Yes, it is still bestiality, and comparing the two is fallacious beyond reasonable expectations (seriously, how do you get that question from anything I've said?). First, when we're talking about people identifying as different genders, they're having sexual intercourse with other people who identify accordingly and who consent to sexual intercourse. With bestiality, the premise of consent is out of the question. The laws against bestiality and pedophilia have to do with a reasonable ability for consent, and simple identitarian lusts/drives don't trump this ethical necessity.
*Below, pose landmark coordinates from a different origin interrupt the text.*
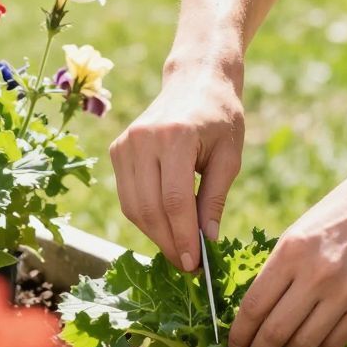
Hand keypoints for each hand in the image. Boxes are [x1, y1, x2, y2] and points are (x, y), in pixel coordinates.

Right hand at [109, 62, 243, 271]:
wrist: (196, 80)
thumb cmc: (221, 118)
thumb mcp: (229, 156)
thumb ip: (215, 199)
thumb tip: (208, 243)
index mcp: (175, 137)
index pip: (174, 200)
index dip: (183, 236)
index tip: (196, 264)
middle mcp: (143, 139)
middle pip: (148, 208)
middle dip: (168, 243)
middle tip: (188, 266)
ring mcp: (125, 143)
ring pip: (132, 207)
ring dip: (155, 235)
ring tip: (179, 250)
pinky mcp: (117, 149)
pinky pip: (127, 196)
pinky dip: (144, 217)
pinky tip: (166, 226)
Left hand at [226, 166, 346, 346]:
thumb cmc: (339, 213)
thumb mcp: (299, 233)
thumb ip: (278, 272)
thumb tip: (255, 317)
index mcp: (293, 250)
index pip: (254, 307)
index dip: (238, 335)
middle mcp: (318, 273)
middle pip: (275, 332)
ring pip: (305, 344)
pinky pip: (335, 342)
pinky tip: (310, 344)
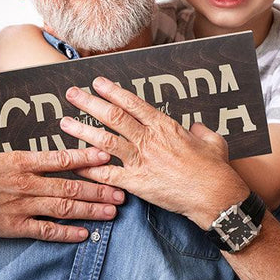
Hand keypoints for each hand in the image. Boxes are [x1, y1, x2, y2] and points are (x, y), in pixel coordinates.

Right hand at [0, 125, 124, 242]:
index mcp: (20, 162)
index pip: (60, 159)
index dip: (85, 158)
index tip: (106, 157)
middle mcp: (27, 184)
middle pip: (71, 187)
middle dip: (99, 190)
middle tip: (121, 192)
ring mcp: (22, 206)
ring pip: (64, 209)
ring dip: (91, 211)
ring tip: (112, 213)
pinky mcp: (14, 227)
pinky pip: (45, 231)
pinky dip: (66, 233)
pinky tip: (84, 235)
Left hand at [59, 77, 248, 228]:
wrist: (214, 197)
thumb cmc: (215, 169)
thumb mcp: (212, 141)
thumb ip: (199, 130)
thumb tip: (195, 126)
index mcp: (164, 126)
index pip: (132, 103)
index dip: (112, 91)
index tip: (97, 83)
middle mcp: (148, 140)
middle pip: (113, 117)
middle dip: (89, 103)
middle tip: (72, 94)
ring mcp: (140, 161)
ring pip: (105, 141)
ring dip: (82, 131)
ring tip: (65, 123)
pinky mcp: (136, 183)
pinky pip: (107, 175)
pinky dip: (89, 170)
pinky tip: (74, 164)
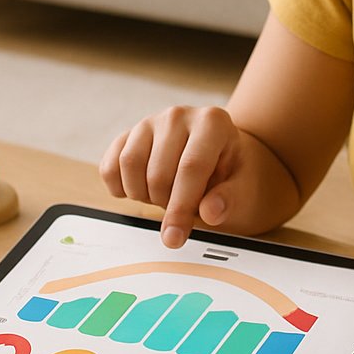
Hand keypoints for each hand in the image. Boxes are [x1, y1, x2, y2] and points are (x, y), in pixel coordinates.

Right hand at [100, 105, 247, 248]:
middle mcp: (179, 116)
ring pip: (130, 165)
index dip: (180, 208)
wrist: (217, 157)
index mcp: (213, 122)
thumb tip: (211, 212)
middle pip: (158, 172)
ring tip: (165, 196)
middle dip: (166, 203)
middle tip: (182, 208)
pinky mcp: (128, 134)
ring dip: (142, 194)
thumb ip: (230, 199)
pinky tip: (141, 191)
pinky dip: (119, 187)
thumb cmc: (230, 173)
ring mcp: (150, 122)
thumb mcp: (243, 187)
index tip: (175, 238)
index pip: (191, 167)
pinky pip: (110, 165)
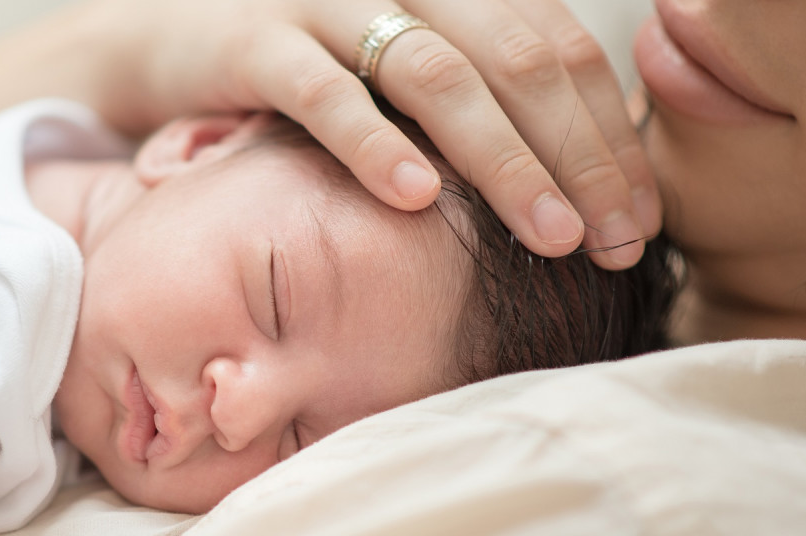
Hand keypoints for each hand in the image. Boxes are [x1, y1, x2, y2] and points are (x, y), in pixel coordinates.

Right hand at [118, 0, 658, 268]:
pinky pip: (323, 92)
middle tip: (615, 241)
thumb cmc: (307, 70)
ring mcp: (328, 3)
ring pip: (437, 75)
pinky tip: (414, 198)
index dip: (610, 134)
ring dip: (502, 160)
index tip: (639, 221)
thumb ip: (477, 99)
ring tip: (548, 235)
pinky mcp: (254, 41)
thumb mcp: (399, 72)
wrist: (166, 34)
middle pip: (518, 61)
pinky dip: (374, 143)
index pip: (559, 50)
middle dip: (578, 156)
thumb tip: (577, 179)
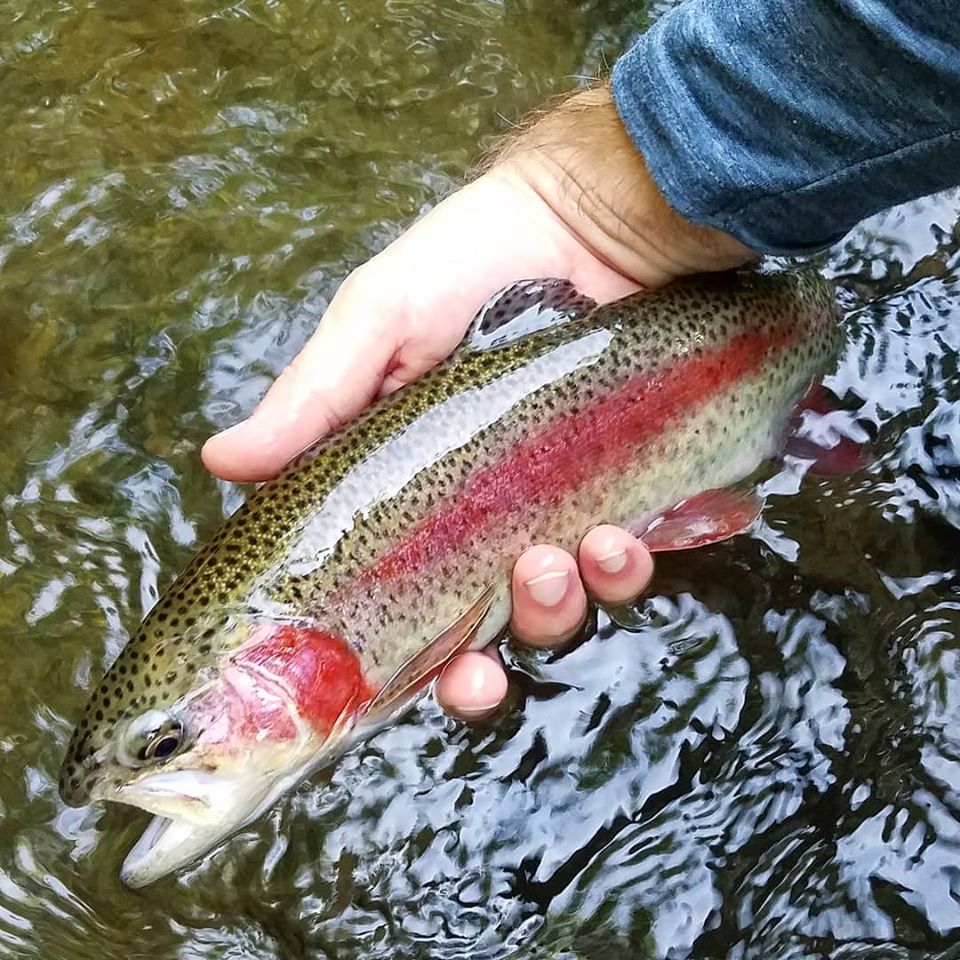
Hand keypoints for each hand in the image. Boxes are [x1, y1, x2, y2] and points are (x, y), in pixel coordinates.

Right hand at [202, 83, 752, 718]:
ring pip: (558, 608)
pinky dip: (627, 568)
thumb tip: (220, 464)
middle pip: (478, 631)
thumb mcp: (380, 320)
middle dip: (480, 672)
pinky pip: (630, 562)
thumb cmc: (472, 259)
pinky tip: (622, 535)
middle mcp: (481, 514)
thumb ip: (314, 397)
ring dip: (556, 609)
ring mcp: (557, 506)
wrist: (592, 218)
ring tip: (561, 557)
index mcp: (408, 489)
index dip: (393, 661)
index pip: (391, 596)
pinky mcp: (626, 489)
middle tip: (483, 661)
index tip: (392, 689)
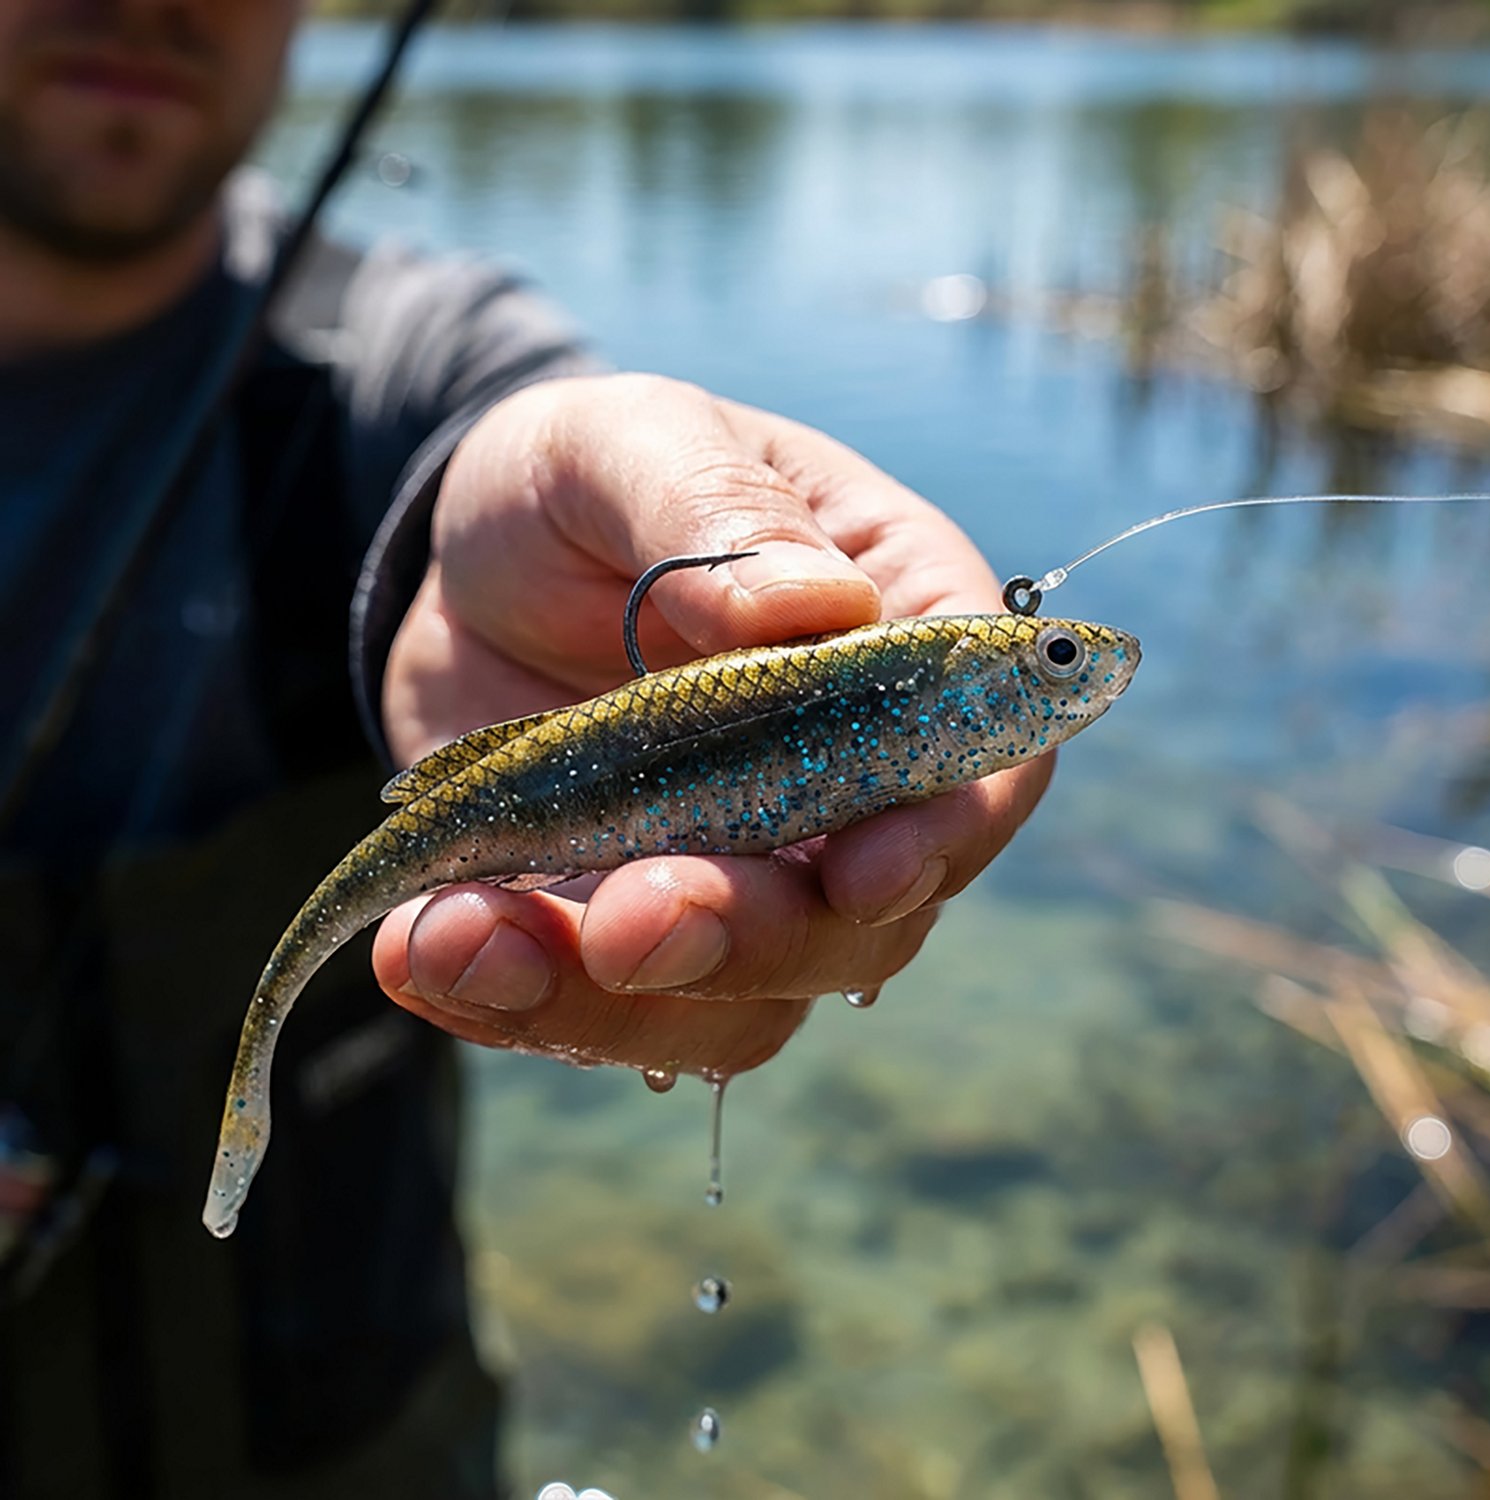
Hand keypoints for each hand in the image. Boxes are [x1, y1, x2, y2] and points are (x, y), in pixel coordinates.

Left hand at [373, 374, 1052, 1079]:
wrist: (473, 565)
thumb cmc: (588, 477)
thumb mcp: (632, 440)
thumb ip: (716, 511)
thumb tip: (810, 609)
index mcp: (894, 643)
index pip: (984, 763)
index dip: (948, 834)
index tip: (862, 874)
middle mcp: (843, 784)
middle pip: (864, 920)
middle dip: (754, 941)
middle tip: (627, 924)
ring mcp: (743, 872)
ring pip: (740, 1001)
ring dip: (615, 1004)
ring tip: (465, 942)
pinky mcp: (631, 923)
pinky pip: (609, 1011)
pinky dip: (520, 1000)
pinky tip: (428, 951)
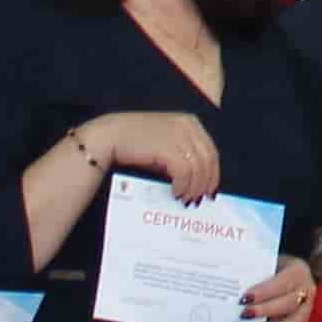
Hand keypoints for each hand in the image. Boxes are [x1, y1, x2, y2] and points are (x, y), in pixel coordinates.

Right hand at [87, 111, 224, 201]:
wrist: (109, 137)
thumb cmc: (136, 143)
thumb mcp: (165, 144)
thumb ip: (182, 154)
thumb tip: (198, 179)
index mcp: (190, 122)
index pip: (211, 151)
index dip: (213, 173)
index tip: (210, 190)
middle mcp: (187, 126)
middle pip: (208, 160)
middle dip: (205, 183)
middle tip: (198, 199)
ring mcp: (178, 135)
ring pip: (198, 168)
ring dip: (193, 187)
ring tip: (185, 199)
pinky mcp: (167, 147)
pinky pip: (184, 171)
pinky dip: (183, 185)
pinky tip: (176, 193)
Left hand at [242, 257, 316, 321]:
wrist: (285, 274)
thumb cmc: (271, 269)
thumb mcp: (265, 264)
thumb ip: (253, 274)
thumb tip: (233, 287)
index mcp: (298, 271)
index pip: (282, 282)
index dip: (264, 292)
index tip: (244, 298)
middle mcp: (307, 290)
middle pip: (288, 304)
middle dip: (265, 311)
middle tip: (244, 315)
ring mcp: (307, 309)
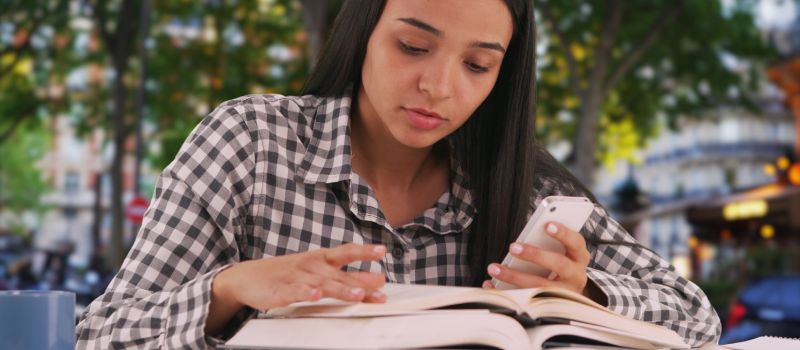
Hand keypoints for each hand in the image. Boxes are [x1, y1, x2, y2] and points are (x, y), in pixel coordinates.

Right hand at [215, 244, 387, 311]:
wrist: (246, 277)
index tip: (382, 250)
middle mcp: (311, 266)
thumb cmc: (287, 273)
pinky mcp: (280, 291)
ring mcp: (296, 278)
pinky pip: (295, 292)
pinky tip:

Second, as I have already said, we should still hold people accountable for their actions as they commit them. If a starving black man kills a white person so he can still his money to buy food, we should still accuse him of murder. I'm not advocating letting people off the hook for unethical acts simply because of identitarian claims. I'm saying that racial histories may very well play a role in why a hypothetical black person kills a white person for money, and that these histories are beyond individual choice or intention.
 
Beastiality proponents stridently disagree over the consent issue. They say that it is only verbal consent that is not possible, and that an animal can still consent in a non-verbal manner. The age issue is also different, because animals age differently. So, pedophilia is wrong because of age/maturity issues, so you don't get down with puppies, but an "adult" dog can consent.
 
Beastiality proponents stridently disagree over the consent issue. They say that it is only verbal consent that is not possible, and that an animal can still consent in a non-verbal manner. The age issue is also different, because animals age differently. So, pedophilia is wrong because of age/maturity issues, so you don't get down with puppies, but an "adult" dog can consent.
:lol:
 
Yes, Dak is right; but the bestiality people aren't. Seriously, are we going to get into an argument over consent...?

A portion of of the beastiality scene is women presenting for and subsequently being mounted by male animals. How can one claim the animal didn't consent? It doesn't know the word "consent" so therefore it can't consent? It couldn't tell the difference between humans and its own species? It can't grasp human morality? It couldn't have the female sign a legal release? Etc.
 
Animals in heat respond to positions and to other animals in heat. It doesn't have to do with telling the difference, to them. It's basically like tricking them into having sex.
 
Animals in heat respond to positions and to other animals in heat. It doesn't have to do with telling the difference, to them. It's basically like tricking them into having sex.

This seems very contradictory. If it doesn't have to do with telling a difference, where's the trickery? I mean, if the woman is in a dog costume I could buy it, but is that really the norm? Based on the "donkey show" stories I heard from Mexico, there's no costume trickery going on.